Let me give you some examples, Spencer, cause we bought tens of thousands of houses. Uh, you need to figure out what to pay for these houses and renovate them, within days and turn them so quickly. Are you ready for that? And I'll give you the example in a sec and anyway, 10 minutes in my conversation with Eric, I realized that we needed to hit the brakes.
And I made the very unpopular decision at the time. Cause we had already motivated the whole company to run hard at this opportunity to hit the brakes. And I said, we need to recruit a team and we need to get the right people on board before we can go make this one-way door decision. And so we press pause and we recruited Eric and lost about six months and in, in, in speed because.
Eric's team at Connie America homes was in the process of being bought by invitation homes. And so this whole team in Scottsdale, Arizona outside Phoenix of about 200 people were in the process of getting riffed, getting laid off by invitation homes, including Eric and his whole team. And but it took us a couple months to get through all the non-competes and all the, non poaches and whatever.
And anyway, six months later, we have this whole team that knew how to buy lots and lots of houses. During those six months, open-door continued to separate from us though. So I'm walking the halls in the Scottsdale office, the new Scottsdale office of Zillow a week or two after we launched Zillow offers.
And I'm talking to employees, I'm saying, what do you do? What do you do? And I meet this older woman and I say, what do you do? And she's Spencer, it's so great to meet you. It's an honor, you're the CEO, so cool. I'm 65 years old. I'm the world's leading expert on changing names on utility bills.
And I'm like, w what do you mean? She's I've been doing this my whole career. I know that if you buy a house in this County, in Florida, the way to change the name on that utility bill is to go to this website. I know if you buy a house in this County, in North Carolina, it's you call this lady, and she only answers the phone between 12 and 2:00 PM, two days a week.

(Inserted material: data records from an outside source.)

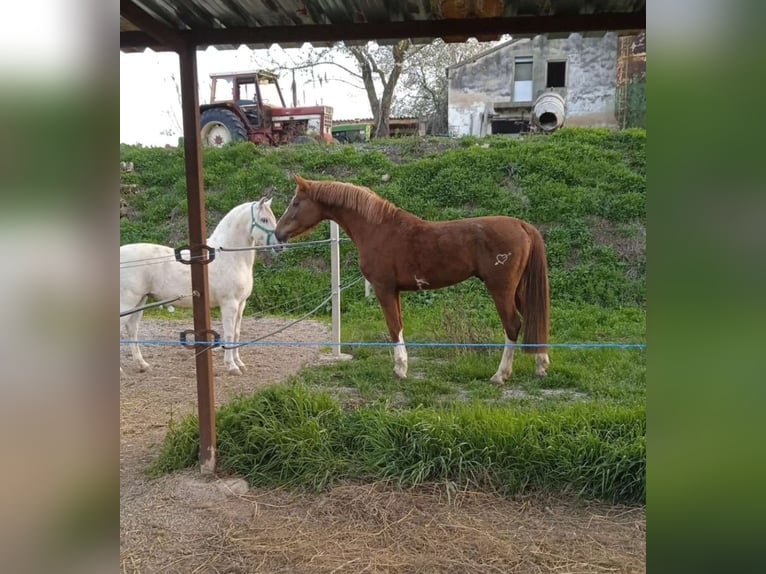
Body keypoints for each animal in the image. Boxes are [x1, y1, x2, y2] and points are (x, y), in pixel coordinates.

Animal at [120, 198, 278, 375]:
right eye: (264, 219)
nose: (279, 245)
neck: (229, 257)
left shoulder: (241, 304)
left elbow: (237, 333)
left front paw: (239, 363)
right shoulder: (229, 304)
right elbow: (229, 333)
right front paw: (232, 366)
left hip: (140, 301)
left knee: (132, 328)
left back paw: (142, 364)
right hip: (128, 302)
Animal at [275, 176, 550, 385]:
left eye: (296, 202)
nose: (278, 233)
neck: (378, 228)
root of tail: (522, 225)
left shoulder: (384, 288)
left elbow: (393, 327)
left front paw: (400, 369)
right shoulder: (395, 291)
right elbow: (399, 325)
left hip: (501, 288)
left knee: (513, 325)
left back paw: (500, 375)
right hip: (519, 289)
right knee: (533, 319)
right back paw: (541, 366)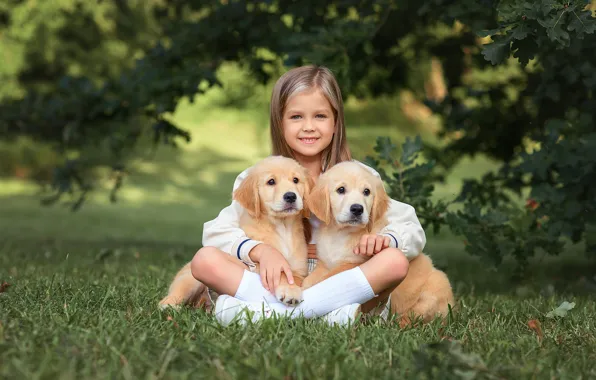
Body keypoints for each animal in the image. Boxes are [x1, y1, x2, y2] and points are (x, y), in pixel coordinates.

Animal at [161, 157, 314, 308]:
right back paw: (169, 305)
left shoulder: (300, 270)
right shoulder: (259, 267)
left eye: (296, 180)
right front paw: (289, 291)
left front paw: (292, 289)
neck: (282, 227)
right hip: (189, 279)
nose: (291, 196)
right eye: (271, 182)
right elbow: (280, 271)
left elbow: (294, 277)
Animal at [302, 160, 456, 326]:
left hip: (432, 292)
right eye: (341, 190)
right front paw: (303, 285)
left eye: (366, 192)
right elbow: (314, 277)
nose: (357, 209)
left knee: (412, 318)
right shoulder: (324, 263)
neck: (341, 233)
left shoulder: (356, 262)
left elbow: (330, 276)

And I know that if you buy a house with solar panels on the roof, It takes an extra three weeks because you need the lease to blah, blah, blah, blah, blah. And then the person sitting next to her, had an equal amount of completely esoteric knowledge about how to deal with solar panels and whatever, and how to change the pool maintenance contracts and so on and so forth.

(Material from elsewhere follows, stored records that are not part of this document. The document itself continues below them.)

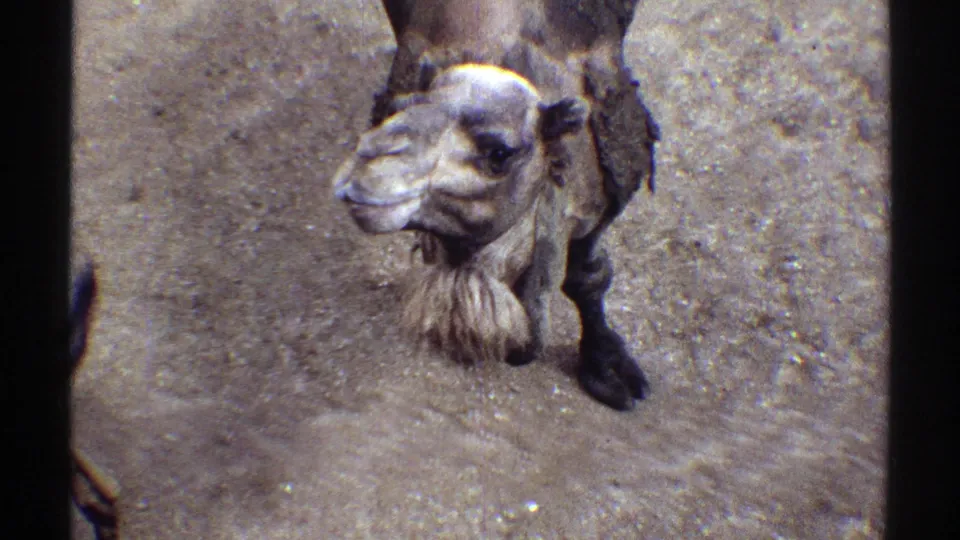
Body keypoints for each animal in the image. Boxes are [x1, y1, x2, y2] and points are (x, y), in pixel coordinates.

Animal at [333, 0, 660, 411]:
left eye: (499, 152)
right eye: (395, 110)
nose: (364, 173)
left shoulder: (605, 198)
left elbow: (588, 276)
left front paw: (608, 368)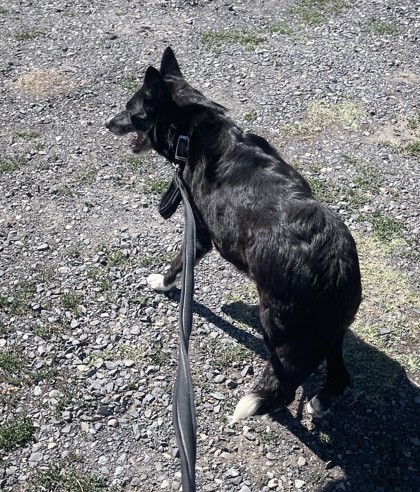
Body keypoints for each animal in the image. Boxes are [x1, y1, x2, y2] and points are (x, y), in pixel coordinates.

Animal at [106, 48, 360, 420]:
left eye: (131, 109)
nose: (108, 124)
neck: (190, 132)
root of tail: (334, 262)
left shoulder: (198, 235)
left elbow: (177, 265)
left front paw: (161, 284)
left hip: (279, 323)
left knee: (284, 385)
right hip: (332, 330)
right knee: (340, 375)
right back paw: (321, 402)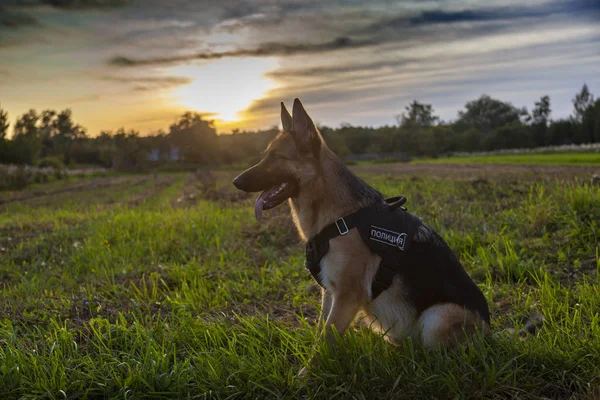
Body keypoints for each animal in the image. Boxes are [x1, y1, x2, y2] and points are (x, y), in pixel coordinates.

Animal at [232, 99, 490, 376]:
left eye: (276, 157)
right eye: (265, 156)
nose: (236, 181)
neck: (339, 218)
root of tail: (490, 332)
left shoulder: (347, 296)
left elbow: (326, 339)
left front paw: (306, 376)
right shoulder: (329, 293)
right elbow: (321, 330)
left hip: (437, 318)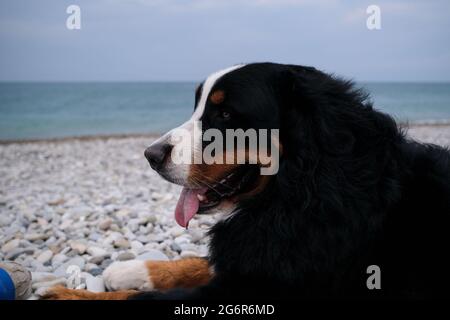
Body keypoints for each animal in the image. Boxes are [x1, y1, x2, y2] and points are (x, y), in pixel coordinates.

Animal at [44, 62, 450, 300]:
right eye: (198, 107)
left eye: (224, 114)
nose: (151, 154)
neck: (304, 188)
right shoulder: (260, 249)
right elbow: (197, 261)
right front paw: (132, 269)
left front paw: (67, 294)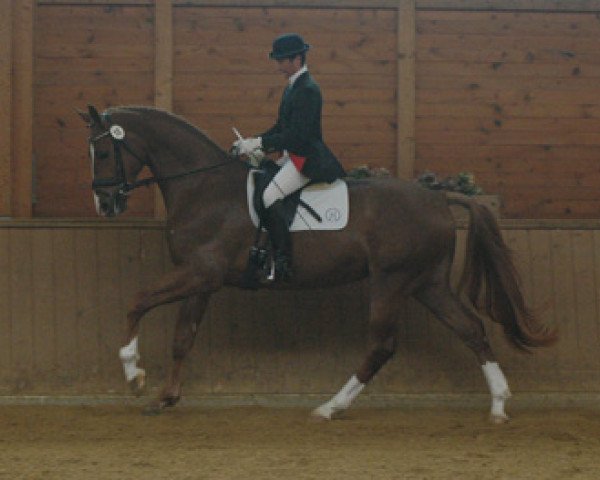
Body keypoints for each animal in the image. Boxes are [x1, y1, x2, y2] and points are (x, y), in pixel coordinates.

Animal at [79, 106, 556, 424]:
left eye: (102, 154)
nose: (105, 203)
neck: (204, 188)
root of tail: (439, 198)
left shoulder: (201, 273)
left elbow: (137, 302)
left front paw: (134, 374)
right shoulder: (202, 280)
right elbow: (183, 338)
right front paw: (165, 397)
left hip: (391, 281)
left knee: (382, 345)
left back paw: (331, 406)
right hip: (428, 284)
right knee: (470, 329)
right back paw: (498, 404)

And I was like, Holy cow, we dodged a bullet. Those two startup founders in San Francisco nervine they were tech people and then they were scrappy and startup-y, but boy, they didn't know anything about real estate right in that business. Where you're buying and selling homes. You're putting $200,000 per house out there.

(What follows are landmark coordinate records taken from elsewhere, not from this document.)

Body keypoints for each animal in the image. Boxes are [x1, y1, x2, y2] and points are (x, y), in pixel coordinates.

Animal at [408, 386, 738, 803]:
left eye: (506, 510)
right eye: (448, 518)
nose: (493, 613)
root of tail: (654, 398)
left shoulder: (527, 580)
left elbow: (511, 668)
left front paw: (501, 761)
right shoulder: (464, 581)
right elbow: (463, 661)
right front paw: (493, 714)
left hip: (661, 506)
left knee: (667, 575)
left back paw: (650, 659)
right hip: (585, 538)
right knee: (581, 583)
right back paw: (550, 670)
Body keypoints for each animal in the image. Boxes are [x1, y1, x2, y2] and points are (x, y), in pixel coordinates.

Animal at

Everyday counts. If you hold the house for just three or four more days, all the profit in the flip goes away. So speed matters. Anyway. So it was It worked is how the story ends. This is why Zillow then went from 5 billion to 30 billion and managed to disrupt itself while still actually maintaining its core business.
To the team's enormous credit, we, they managed to not have the core agent advertising business evaporate on the contrary. It's still doing quite well. And the company is prospering.